Long Service Benefits Portability Bill 2018
I take great pleasure in joining the debate on the Long Service Benefits Portability Bill 2018. I am following the member for Eildon. I quite like the member for Eildon, but I think that some of the things she said in her contribution just show how far this current Liberal Party has strayed from the small-l liberal, fairness-based party it was in the 1970s. While the member for Eildon said that employees are the lifeblood of an organisation, I think that some of the things that come out of the mouths of the so-called Liberal Party these days are more about getting blood out of a stone from workers.
I was reminded that I was at the end of primary school in 1976, when the first portable long service leave scheme was introduced. It was actually, ironically, introduced by a Liberal government. I have not heard other speakers from the other side, but I did hear the member for Eildon. What I would say to those opposite, who I understand are opposing this bill, is that this is about workers in the contract cleaning, security and community services sectors, including early childhood educators, and the long service leave that they deserve.
It was for the same reasons, the very same reasons, that the then Liberal government in 1976 introduced portable long service leave in the construction industry — because many of these employment arrangements are constantly on contract. I would urge the members on the other side who are opposing this bill to look in the faces of the security guards that protect us here in the Parliament every day, because most of them are contract employees. I have been here 15 years, and many of those employees are the same people and they have been here for a long time. These are the employees, these are the workers, that we are actually talking about.

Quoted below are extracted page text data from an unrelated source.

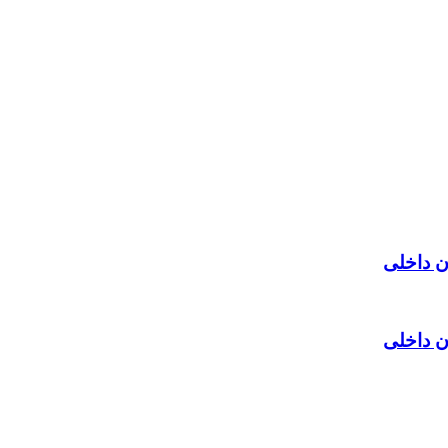
ن داخلی
ن داخلی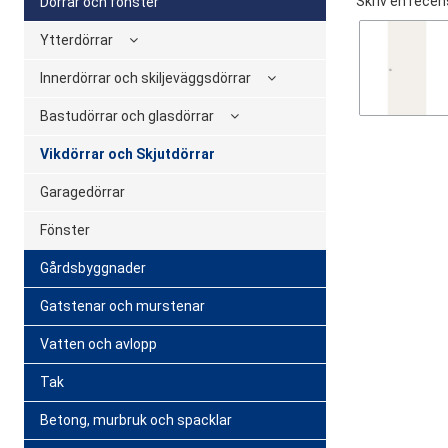
Skriv en recen
Dörrar och fönster
Ytterdörrar
Innerdörrar och skiljeväggsdörrar
Bastudörrar och glasdörrar
Vikdörrar och Skjutdörrar
Garagedörrar
Fönster
Gårdsbyggnader
Gatstenar och murstenar
Vatten och avlopp
Tak
Betong, murbruk och spacklar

When the member for Eildon mentioned the disability sector, what the disability sector wants is a good-quality workforce that is consistent. People with disability want continuity of care. What is going to occur in this system means that the person with a disability can choose who they work with, but it goes without saying that in this system there are going to be numerous contract arrangements. If you are a good disability worker, you will be working in a local community like mine. The six local government areas that came on in the north-eastern suburbs were the first ones after the national disability insurance scheme (NDIS) trial in the Barwon region.
It actually means that you might be a disability worker and you may have contracts with five or six or seven people that you are caring for in the same day. This could go on for years and years and years. You might be working with the same people, caring for those same people, but you would have individual contract arrangements with each of them, because that is what the system allows: for the individual with a disability to be able to choose in that way.
But I do not think that anyone with a disability who is now getting access to a service that they have never had before, or their carers, want a low-quality, low-skill or low-benefit workforce to be caring for them. They want the best to be caring for them, and I am sure that they want the best for the people caring for them. Many of those people with disability and their carers will be able to get back into the workforce or get into the workforce for the very first time. The Productivity Commission identified that it was a huge cost to the productivity of this country that we have such a low rate of people with disability in employment. It beggars belief that those opposite would use the idea of people with disability and the NDIS as a reason why this bill should not be supported.
I and a number of my parliamentary colleagues who are in the chamber right now met with many workers — cleaners — who over decades may be cleaning the same buildings but involved with different contractors. This is hugely physical work. It has a high rate of injuries. It is not very well paid. When you have someone in your home or in your workplace who is cleaning, they are actually in a position of trust. The fact that they are not rewarded with the other benefits that other employees take for granted is really a risk. It should not be a risk that we subject workplaces to. We should not be putting employees in this position.
I was really taken with the women that came to see us. They have got families, the rate of injuries that they had was significant and some were getting older. They said, ‘We need this long service leave. We need our bodies to have a break. For the same reasons why portable long service leave was introduced into the construction industry in 1976, that is why we need it now’.
I notice that no-one from the Greens party is in here. I do not know if they have spoken on this bill. They come out with their mealy-mouthed nonsense about the so-called ‘old parties’, saying that there is no difference between the so-called old parties. The oldest political party in Australia, which has always backed workers, will continue to back workers.
One of the biggest problems in this country is that we have a low-wage economy. We actually need an improvement in pay and an improvement in conditions. I am not surprised that those opposite will always back the big end of town whenever there is a bill before this house that is about workers and looking after them.